EXERCISE A
Rewrite the record below, the table given as source code, with "Last Result" replaced by "Most Recent Result" and nothing else changed. Leave the picture out of your answer.

TEXT FOR ANALYSIS
═══
On the grounds, the most distinguishing feature is Alonzo Victor Lewis' statue of Lincoln, unveiled February 12, 1918. The purchase price of $4,000 was made possible by contributions from Tacoma Public Schools and patriotic organizations.

The inscriptions over the entrances - Reverence, Justice, Goodwill, and Simplicity (an addition to the school building added Mercy over a new entrance in 1998) - were suggested by the architects and were inspired by similar words which Bishop Keater, in a baccalaureate address at the university, designated as "gateways of the ideal democracy the public school aims to build."

Lincoln High School was substantially renovated in 2007. Designed by K-12 architectural firm DLR Group, the renovation added a new academic building to support Lincoln's transition to a Small Learning Community based curriculum. The exterior renovations including returning the school's original front door entrance; restoration of the iconic clock tower; and restoration of the Justice Arch as the connection between the original school and the new addition.

==Area==
Tacoma's two Federal Empowerment Zones lie within the school's attendance area. The Lincoln International Business District is one block from the school. The Tacoma Mall and the city's largest commercial/retail sector are found less than 2 miles to the west.

==Events in school history and the Lincoln Bowl==
On August 31, 1914, the school day was set to begin at 9 a.m., but so many students showed up early to get a peek at the new high school that Principal W.W Parker opened the doors at 7:30 a.m. to let them explore. The walls of the short hallway on the left of the central hub were not yet covered with pictures because there had not yet been a graduating class to display there. But someone thought it was a good idea to hang one as soon as there was a graduation. Once one picture was hung, it was fitting for each new class to join their fellow alums on the wall. Those frames were taken down for the renovation. Though they were replaced after the construction was finished, Lincoln stopped placing graduation class photos on the walls after the class of 2005 graduated.
═══
DATASET CONTENT
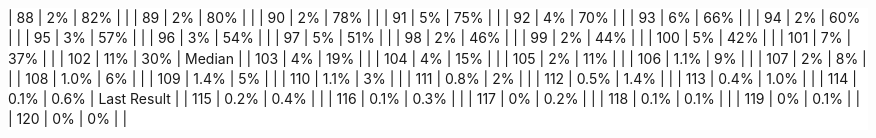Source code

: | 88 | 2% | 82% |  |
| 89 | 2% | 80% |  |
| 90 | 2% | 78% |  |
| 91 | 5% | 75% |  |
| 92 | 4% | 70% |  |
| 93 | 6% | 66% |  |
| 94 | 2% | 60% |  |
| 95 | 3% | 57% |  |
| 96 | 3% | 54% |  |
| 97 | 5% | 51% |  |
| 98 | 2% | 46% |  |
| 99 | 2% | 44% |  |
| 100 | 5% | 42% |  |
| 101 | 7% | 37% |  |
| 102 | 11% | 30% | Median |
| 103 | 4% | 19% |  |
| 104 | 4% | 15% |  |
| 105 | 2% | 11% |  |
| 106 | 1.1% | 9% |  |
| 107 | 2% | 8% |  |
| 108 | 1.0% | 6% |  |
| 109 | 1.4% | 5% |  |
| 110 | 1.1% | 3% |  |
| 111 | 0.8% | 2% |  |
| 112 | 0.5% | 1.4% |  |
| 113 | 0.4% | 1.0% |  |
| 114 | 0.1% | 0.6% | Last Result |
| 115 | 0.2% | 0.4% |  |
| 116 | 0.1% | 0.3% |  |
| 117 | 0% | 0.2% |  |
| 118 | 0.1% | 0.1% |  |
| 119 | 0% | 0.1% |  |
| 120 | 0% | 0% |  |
═══
EXERCISE B
Copy the passage about Lincoln High School word for word, from "Lincoln High School" to "to the west.".

EXERCISE OUTPUT A
Source code

: | 88 | 2% | 82% |  |
| 89 | 2% | 80% |  |
| 90 | 2% | 78% |  |
| 91 | 5% | 75% |  |
| 92 | 4% | 70% |  |
| 93 | 6% | 66% |  |
| 94 | 2% | 60% |  |
| 95 | 3% | 57% |  |
| 96 | 3% | 54% |  |
| 97 | 5% | 51% |  |
| 98 | 2% | 46% |  |
| 99 | 2% | 44% |  |
| 100 | 5% | 42% |  |
| 101 | 7% | 37% |  |
| 102 | 11% | 30% | Median |
| 103 | 4% | 19% |  |
| 104 | 4% | 15% |  |
| 105 | 2% | 11% |  |
| 106 | 1.1% | 9% |  |
| 107 | 2% | 8% |  |
| 108 | 1.0% | 6% |  |
| 109 | 1.4% | 5% |  |
| 110 | 1.1% | 3% |  |
| 111 | 0.8% | 2% |  |
| 112 | 0.5% | 1.4% |  |
| 113 | 0.4% | 1.0% |  |
| 114 | 0.1% | 0.6% | Most Recent Result |
| 115 | 0.2% | 0.4% |  |
| 116 | 0.1% | 0.3% |  |
| 117 | 0% | 0.2% |  |
| 118 | 0.1% | 0.1% |  |
| 119 | 0% | 0.1% |  |
| 120 | 0% | 0% |  |

EXERCISE OUTPUT B
Lincoln High School was substantially renovated in 2007. Designed by K-12 architectural firm DLR Group, the renovation added a new academic building to support Lincoln's transition to a Small Learning Community based curriculum. The exterior renovations including returning the school's original front door entrance; restoration of the iconic clock tower; and restoration of the Justice Arch as the connection between the original school and the new addition.

==Area==
Tacoma's two Federal Empowerment Zones lie within the school's attendance area. The Lincoln International Business District is one block from the school. The Tacoma Mall and the city's largest commercial/retail sector are found less than 2 miles to the west.